- ASSIGNMENT -
Line for line, return the data exactly, omitting all pictures.
#### DATA SUPPLIED
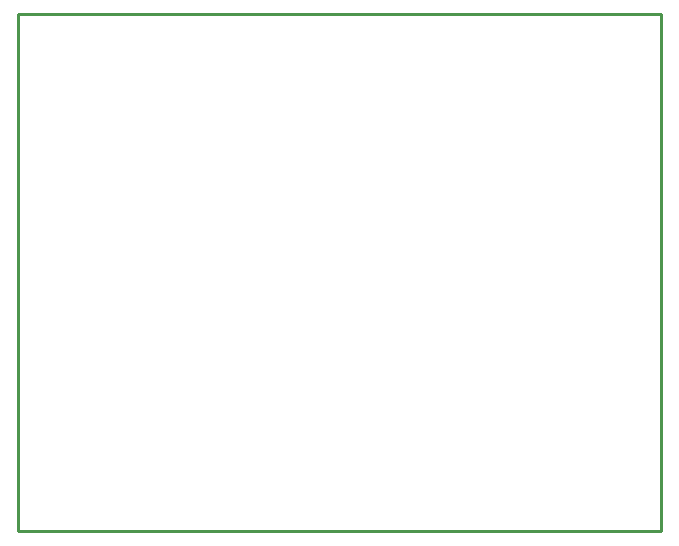
<source format=gko>
G04 Layer: BoardOutline*
G04 EasyEDA v6.4.19.5, 2021-05-02T15:51:48+00:00*
G04 fa95a55a5d7b4a54880c62140e65483f,df9bcaa0b1a24b1393461ff34c98d398,10*
G04 Gerber Generator version 0.2*
G04 Scale: 100 percent, Rotated: No, Reflected: No *
G04 Dimensions in millimeters *
G04 leading zeros omitted , absolute positions ,4 integer and 5 decimal *
%FSLAX45Y45*%
%MOMM*%

%ADD10C,0.2540*%
D10*
X338073Y4381500D02*
G01*
X5454650Y4381500D01*
X5454650Y0D01*
X6350Y0D01*
X6350Y1034287D01*
X6350Y4381500D01*
X338073Y4381500D01*

%LPD*%
M02*

</source>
########
- EXERCISE RESPONSE -
<source format=gko>
G04 Layer: BoardOutline*
G04 EasyEDA v6.4.19.5, 2021-05-02T15:51:48+00:00*
G04 fa95a55a5d7b4a54880c62140e65483f,df9bcaa0b1a24b1393461ff34c98d398,10*
G04 Gerber Generator version 0.2*
G04 Scale: 100 percent, Rotated: No, Reflected: No *
G04 Dimensions in millimeters *
G04 leading zeros omitted , absolute positions ,4 integer and 5 decimal *
%FSLAX45Y45*%
%MOMM*%

%ADD10C,0.2540*%
D10*
X338073Y4381500D02*
G01*
X5454650Y4381500D01*
X5454650Y0D01*
X6350Y0D01*
X6350Y1034287D01*
X6350Y4381500D01*
X338073Y4381500D01*

%LPD*%
M02*

</source>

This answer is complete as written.